Les mines sont désolées, et un silence lourd de compassion s’installe. Chacun semble à court de mots face à Binny, qui porte une mission cruciale, non seulement pour son peuple, mais aussi en mémoire de son père.

— Nous sommes attristés de l'entendre...finit par lui avouer Fyguie. Mais est-ce que je peux te demander pourquoi vous cherchez l'Oracle ?

Binny reprend rapidement ses esprits, portée par sa foi et son désir de partager ce sujet qui l’anime au plus profond de son âme.

— Dans nos croyances, la survie de l'univers dépend de la fertilité d'Adhara. Lorsque la floraison fait défaut, une planète disparaît quelque part. Si les Prunilles de la vallée d'Azélette ne mûrissent pas, une Éclipse se manifeste. Et lorsque nos papillons n’éclosent plus, un cataclysme survient. Selon notre livre des Anciens, un Oracle détient le Savoir, c’est-à-dire la capacité d’anticiper ces désastres et de protéger les peuples en danger. Bien que les Adharas soient reconnus comme de redoutables guerriers, nous sommes avant tout un peuple en harmonie avec la nature. Les Anciens Adharas possédaient ce Savoir et étaient vénérés à travers les Galaxies comme des sauveurs. Cependant, à la suite d’un événement tragique dont nous ignorons les détails, nous avons perdu ce Savoir. Depuis, un Porteur de Lanterne est désigné pour entreprendre la quête de sa redécouverte.

Zorth écoute avec attention. Il n’a visiblement pas connaissance de cette croyance. Les préceptes défendus par le Peuple Adhara, malgré leur violence apparente, sont toujours centrés sur la nature, élément indispensable à notre survie à tous.

— Voilà une histoire fort intéressante, Binny... Auriez-vous, par le hasard, des informations concernant l’Oracle dont je ne serais point informé ?

Elle réfléchit une seconde, levant les yeux au ciel.

— Dans nos écrits, l'Oracle se serait reclus dans les tréfonds.

— Zorth, il serait sage de procéder à un scan de la zone, suggère Fyguie, d’un ton peu assuré. J’ai observé que vous disposez de matériel de pointe à bord. Vous devez bien avoir les moyens de sonder le sol, n’est-ce pas ? S’il est question des tréfonds, il va de soi qu’il faille chercher sous la surface.

— C’est une excellente idée ! s’écrie Zorth, visiblement ravi.

Il établit aussitôt une connexion avec le vaisseau.

— Crylon, vous me recevez ?

— Positif, Zorth, cinq sur cinq !

— Pouvez-vous passer la planète Eredet au géoradar ?

Le géoradar est un appareil géophysique utilisant le principe d’un radar pointé vers le sol.
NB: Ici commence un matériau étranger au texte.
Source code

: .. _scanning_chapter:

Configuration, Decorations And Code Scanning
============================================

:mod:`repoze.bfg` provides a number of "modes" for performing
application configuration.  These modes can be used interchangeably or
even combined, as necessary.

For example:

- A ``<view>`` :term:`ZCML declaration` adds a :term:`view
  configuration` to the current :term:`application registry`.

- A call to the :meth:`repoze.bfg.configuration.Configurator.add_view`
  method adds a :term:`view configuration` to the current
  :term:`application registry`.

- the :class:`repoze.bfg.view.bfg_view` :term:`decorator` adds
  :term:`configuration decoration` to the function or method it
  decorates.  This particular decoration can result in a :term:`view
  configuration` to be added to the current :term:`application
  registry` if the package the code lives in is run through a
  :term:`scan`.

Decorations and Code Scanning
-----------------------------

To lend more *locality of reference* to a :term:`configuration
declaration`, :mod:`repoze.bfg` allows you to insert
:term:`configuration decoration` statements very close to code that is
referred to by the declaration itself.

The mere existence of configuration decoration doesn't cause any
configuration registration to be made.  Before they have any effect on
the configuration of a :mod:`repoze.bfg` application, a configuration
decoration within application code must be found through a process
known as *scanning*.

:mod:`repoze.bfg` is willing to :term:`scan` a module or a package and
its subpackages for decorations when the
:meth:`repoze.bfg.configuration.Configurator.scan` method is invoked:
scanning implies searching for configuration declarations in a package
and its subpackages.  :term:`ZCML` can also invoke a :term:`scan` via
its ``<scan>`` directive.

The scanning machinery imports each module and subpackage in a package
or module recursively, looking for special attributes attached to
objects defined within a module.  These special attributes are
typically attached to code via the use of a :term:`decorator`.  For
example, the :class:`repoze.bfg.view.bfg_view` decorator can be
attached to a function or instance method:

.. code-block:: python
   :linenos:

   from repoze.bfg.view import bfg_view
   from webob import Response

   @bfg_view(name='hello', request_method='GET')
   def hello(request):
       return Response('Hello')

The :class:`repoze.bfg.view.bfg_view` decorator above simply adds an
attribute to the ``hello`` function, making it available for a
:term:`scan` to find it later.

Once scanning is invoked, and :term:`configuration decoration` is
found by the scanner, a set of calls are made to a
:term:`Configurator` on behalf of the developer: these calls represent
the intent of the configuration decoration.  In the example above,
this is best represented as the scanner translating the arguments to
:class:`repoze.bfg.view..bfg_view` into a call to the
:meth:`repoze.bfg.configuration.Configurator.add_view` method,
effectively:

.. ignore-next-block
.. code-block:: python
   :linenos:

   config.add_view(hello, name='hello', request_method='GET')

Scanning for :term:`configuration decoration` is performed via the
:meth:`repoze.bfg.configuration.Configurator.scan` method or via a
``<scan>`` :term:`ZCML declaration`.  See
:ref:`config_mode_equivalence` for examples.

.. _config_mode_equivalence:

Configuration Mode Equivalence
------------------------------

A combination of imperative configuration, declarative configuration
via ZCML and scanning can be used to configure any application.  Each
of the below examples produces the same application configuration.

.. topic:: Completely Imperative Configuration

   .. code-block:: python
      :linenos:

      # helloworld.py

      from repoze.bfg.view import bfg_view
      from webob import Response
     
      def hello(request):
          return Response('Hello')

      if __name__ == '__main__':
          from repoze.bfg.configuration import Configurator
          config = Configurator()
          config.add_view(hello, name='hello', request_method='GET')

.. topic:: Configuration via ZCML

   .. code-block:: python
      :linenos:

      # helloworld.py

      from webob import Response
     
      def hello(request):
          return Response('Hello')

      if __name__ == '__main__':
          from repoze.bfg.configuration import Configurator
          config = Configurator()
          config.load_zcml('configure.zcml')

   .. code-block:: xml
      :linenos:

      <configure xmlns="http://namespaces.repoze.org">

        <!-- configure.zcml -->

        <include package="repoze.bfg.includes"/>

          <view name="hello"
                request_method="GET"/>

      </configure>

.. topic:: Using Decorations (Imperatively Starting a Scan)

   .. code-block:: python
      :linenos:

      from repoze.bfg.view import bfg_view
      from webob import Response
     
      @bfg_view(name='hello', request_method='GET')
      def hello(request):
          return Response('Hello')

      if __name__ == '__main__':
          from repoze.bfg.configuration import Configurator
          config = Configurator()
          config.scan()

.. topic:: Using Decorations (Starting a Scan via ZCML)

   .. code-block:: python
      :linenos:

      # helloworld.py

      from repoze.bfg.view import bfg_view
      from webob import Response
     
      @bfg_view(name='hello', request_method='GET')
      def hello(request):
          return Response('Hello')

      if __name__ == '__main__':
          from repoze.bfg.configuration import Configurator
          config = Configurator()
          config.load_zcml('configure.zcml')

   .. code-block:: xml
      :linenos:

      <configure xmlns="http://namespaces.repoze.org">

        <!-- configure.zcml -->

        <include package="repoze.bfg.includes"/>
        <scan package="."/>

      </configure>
Il permet d’étudier la composition et la structure du terrain, découvrant ainsi cavités naturelles ou tunnels.

L’équipe patiente quelques instants avant que Dogast ne nous indique plusieurs endroits.

— D'après les résultats, je détecte deux cavités importantes non loin de votre géolocalisation. L'une des deux est bien plus profonde que l'autre. Je dirais qu'elle descend facilement à 800 mètres sous le sol.

— Fort bien, merci Capitaine.

Kydine met fin à la communication d'un mouvement de poignet.

— Voilà les informations nécessaires pour nous y rendre. Partons sans tarder.